In the data below, which lines hold "cribratge"? Copy every one.

• [Study material]:

◆ ◆ ◆ ◆ ◆

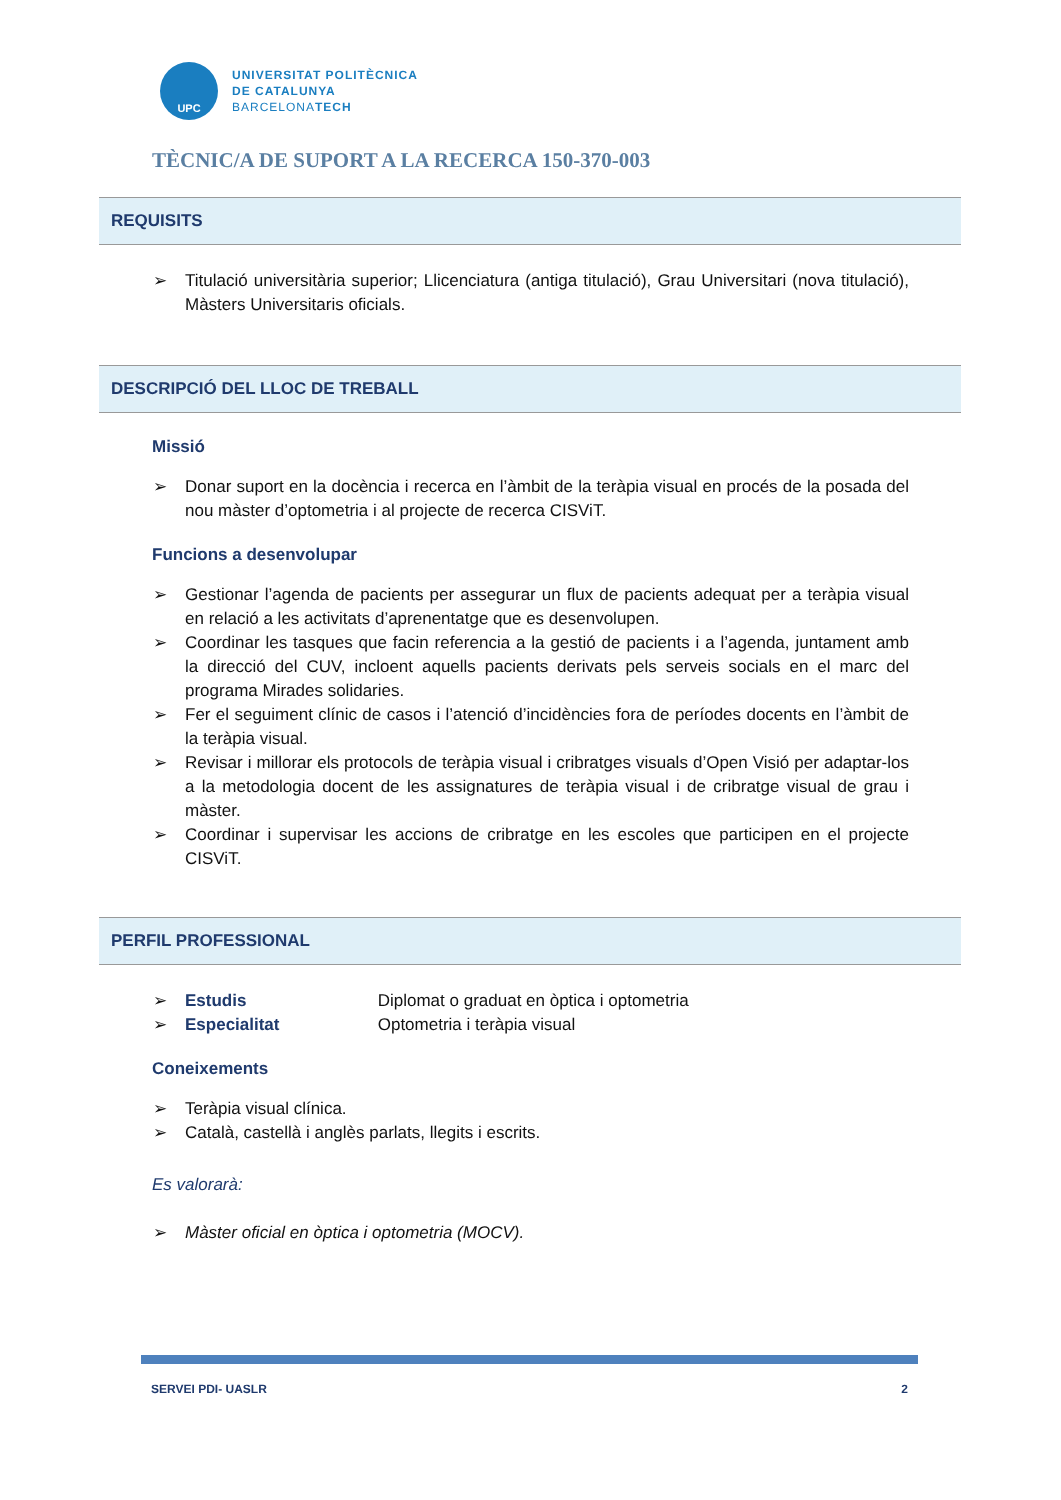UPC
UNIVERSITAT POLITÈCNICA
DE CATALUNYA
BARCELONATECH
TÈCNIC/A DE SUPORT A LA RECERCA 150-370-003
REQUISITS
➢ Titulació universitària superior; Llicenciatura (antiga titulació), Grau Universitari (nova titulació), Màsters Universitaris oficials.
DESCRIPCIÓ DEL LLOC DE TREBALL
Missió
➢ Donar suport en la docència i recerca en l’àmbit de la teràpia visual en procés de la posada del nou màster d’optometria i al projecte de recerca CISViT.
Funcions a desenvolupar
➢ Gestionar l’agenda de pacients per assegurar un flux de pacients adequat per a teràpia visual en relació a les activitats d’aprenentatge que es desenvolupen.
➢ Coordinar les tasques que facin referencia a la gestió de pacients i a l’agenda, juntament amb la direcció del CUV, incloent aquells pacients derivats pels serveis socials en el marc del programa Mirades solidaries.
➢ Fer el seguiment clínic de casos i l’atenció d’incidències fora de períodes docents en l’àmbit de la teràpia visual.
➢ Revisar i millorar els protocols de teràpia visual i cribratges visuals d’Open Visió per adaptar-los a la metodologia docent de les assignatures de teràpia visual i de cribratge visual de grau i màster.
➢ Coordinar i supervisar les accions de cribratge en les escoles que participen en el projecte CISViT.
PERFIL PROFESSIONAL
➢ Estudis Diplomat o graduat en òptica i optometria
➢ Especialitat Optometria i teràpia visual
Coneixements
➢ Teràpia visual clínica.
➢ Català, castellà i anglès parlats, llegits i escrits.
Es valorarà:
➢ Màster oficial en òptica i optometria (MOCV).
SERVEI PDI- UASLR 2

◆ ◆ ◆ ◆ ◆

• [Answer box]:
➢ Revisar i millorar els protocols de teràpia visual i cribratges visuals d’Open Visió per adaptar-los a la metodologia docent de les assignatures de teràpia visual i de cribratge visual de grau i màster.
➢ Coordinar i supervisar les accions de cribratge en les escoles que participen en el projecte CISViT.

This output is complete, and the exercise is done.